Jan 05 12:37:34 grad.cam.nist.gov NetworkManager[1360]: <info>  [1483637854.9200] manager: NetworkManager state is now CONNECTED_GLOBAL

So it seems After+Wants=network-online doesn't do what is stated in the docs, at least in Fedora 25.  Using After+Wants=NetworkManager-wait-online.service seems to do what is desired/expected.

But still, it does not explain the issues with nscd.

Perhaps worth noting, in one of these reboots, it appeared IPv6 hostname resolution worked, but not IPv4.  While our network supports IPv6, the system does not have an IPv6 address.  E.g.,

[root@grad ~]# getent hosts  fedoraproject.org
2607:f188::dead:beef:cafe:fed1 fedoraproject.org
2605:bc80:3010:600:dead:beef:cafe:feda fedoraproject.org
2604:1580:fe00:0:dead:beef:cafe:fed1 fedoraproject.org
2605:bc80:3010:600:dead:beef:cafe:fed9 fedoraproject.org
2610:28:3090:3001:dead:beef:cafe:fed3 fedoraproject.org

[root@grad ~]# telnet www.google.com
telnet: www.google.com: Name or service not known

[root@grad ~]# getent hosts www.google.com
2607:f8b0:400c:c0b::69 www.google.com
[root@grad ~]# getent hosts www.microsoft.com
[root@grad ~]# getent hosts www.amazon.com

Comment 14 Christian Klomp 2017-02-08 10:58:43 UTC
Still happening on Fedora 25.

Comment 15 Fedora End Of Life 2017-11-16 18:44:10 UTC
This message is a reminder that Fedora 25 is nearing its end of life.
Approximately 4 (four) weeks from now Fedora will stop maintaining
and issuing updates for Fedora 25. It is Fedora's policy to close all
bug reports from releases that are no longer maintained. At that time
this bug will be closed as EOL if it remains open with a Fedora  'version'
of '25'.

Package Maintainer: If you wish for this bug to remain open because you
plan to fix it in a currently maintained version, simply change the 'version'
to a later Fedora version.

Thank you for reporting this issue and we are sorry that we were not
able to fix it before Fedora 25 is end of life. If you would still like
to see this bug fixed and are able to reproduce it against a later version
of Fedora, you are encouraged  change the 'version' to a later Fedora
version prior this bug is closed as described in the policy above.

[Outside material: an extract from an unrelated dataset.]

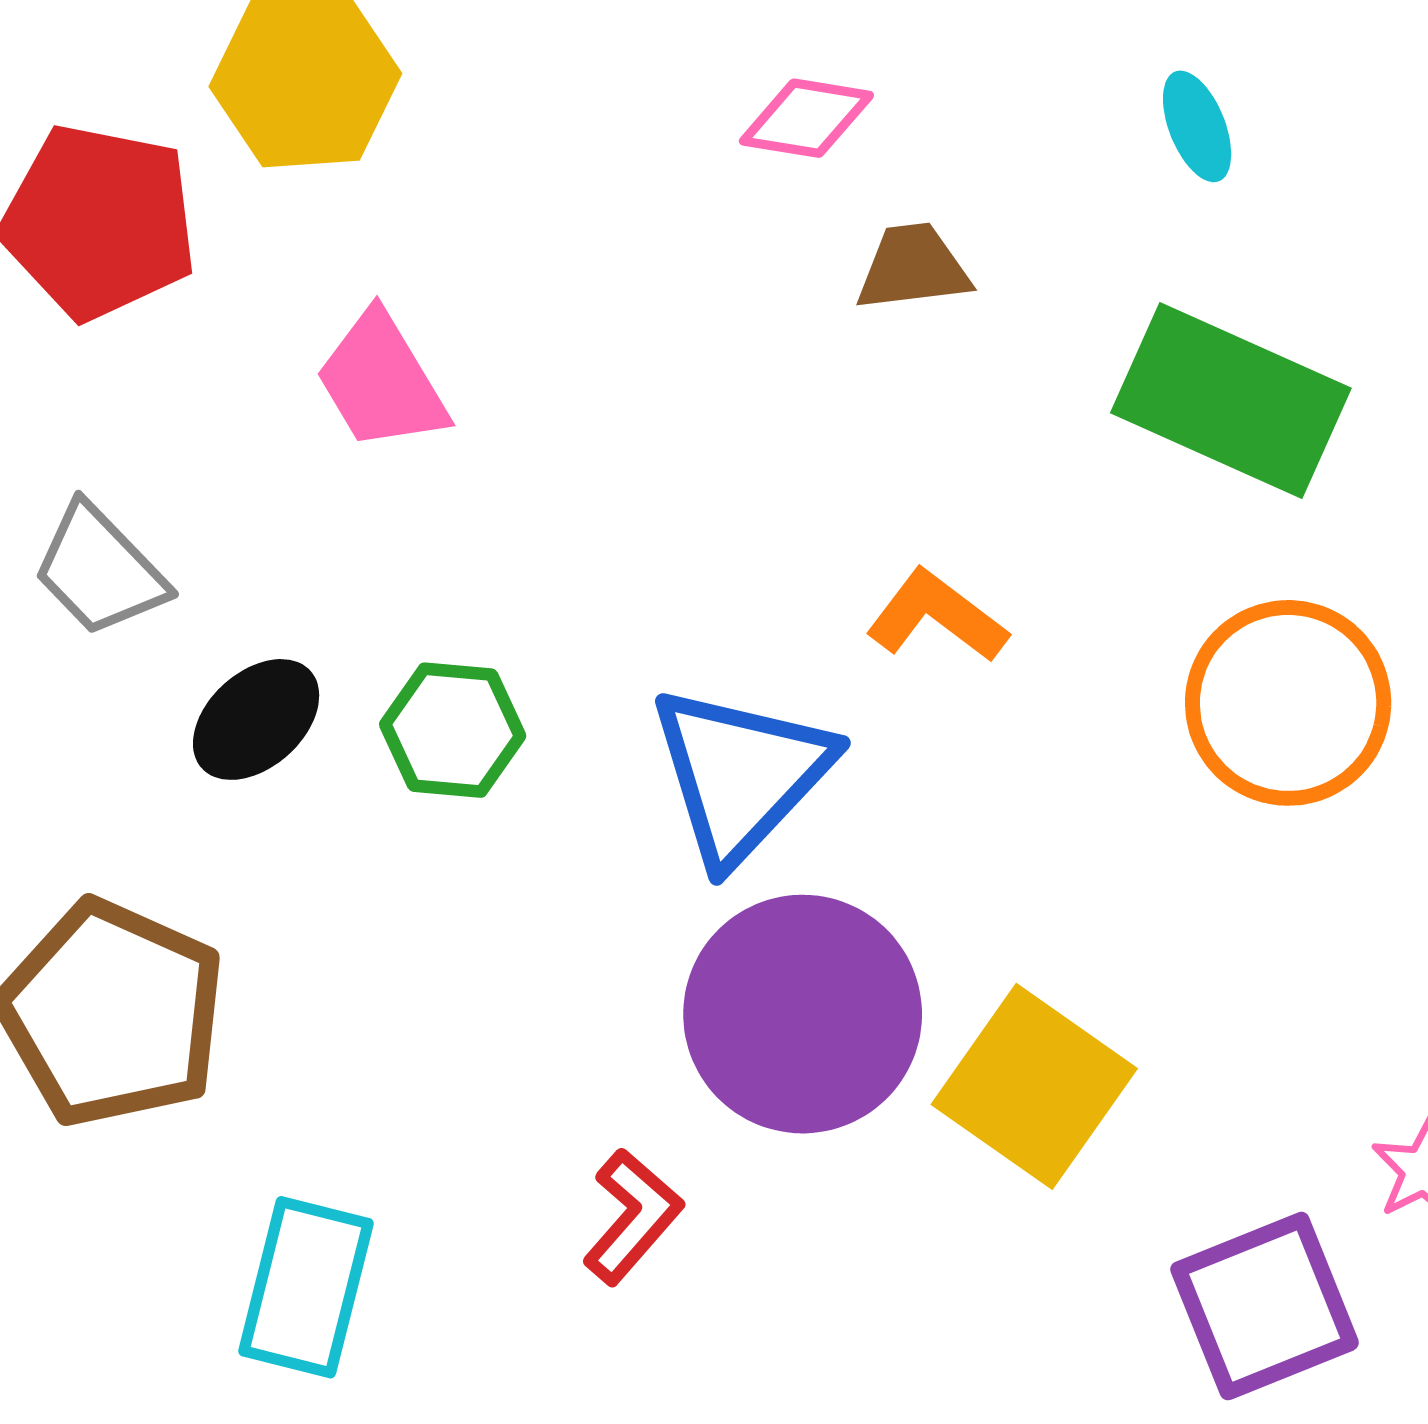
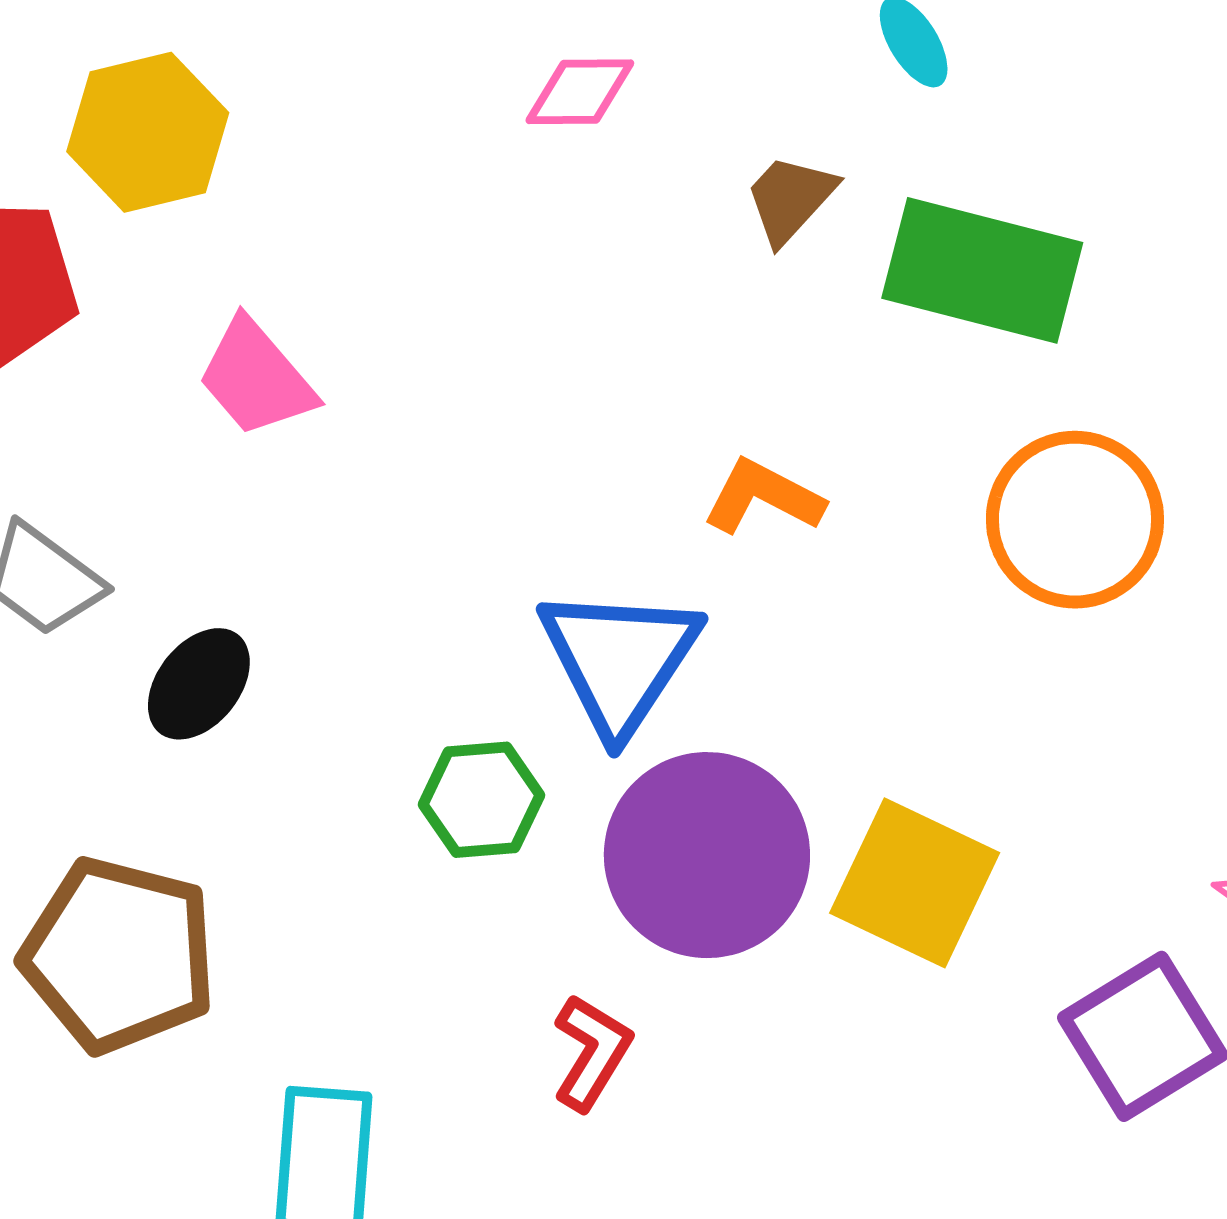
brown trapezoid: (913, 267) -> (790, 199), moved, turned -31
green hexagon: (453, 730) -> (482, 800), moved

Although we aim to fix as many bugs as possible during every release's
lifetime, sometimes those efforts are overtaken by events. Often a
more recent Fedora release includes newer upstream software that fixes
bugs or makes them obsolete.

Comment 16 Fedora End Of Life 2017-12-12 10:25:45 UTC
Fedora 25 changed to end-of-life (EOL) status on 2017-12-12. Fedora 25 is
no longer maintained, which means that it will not receive any further
security or bug fix updates. As a result we are closing this bug.

If you can reproduce this bug against a currently maintained version of
Fedora please feel free to reopen this bug against that version. If you
are unable to reopen this bug, please file a new report against the
current release. If you experience problems, please add a comment to this
bug.

Thank you for reporting this bug and we are sorry it could not be fixed.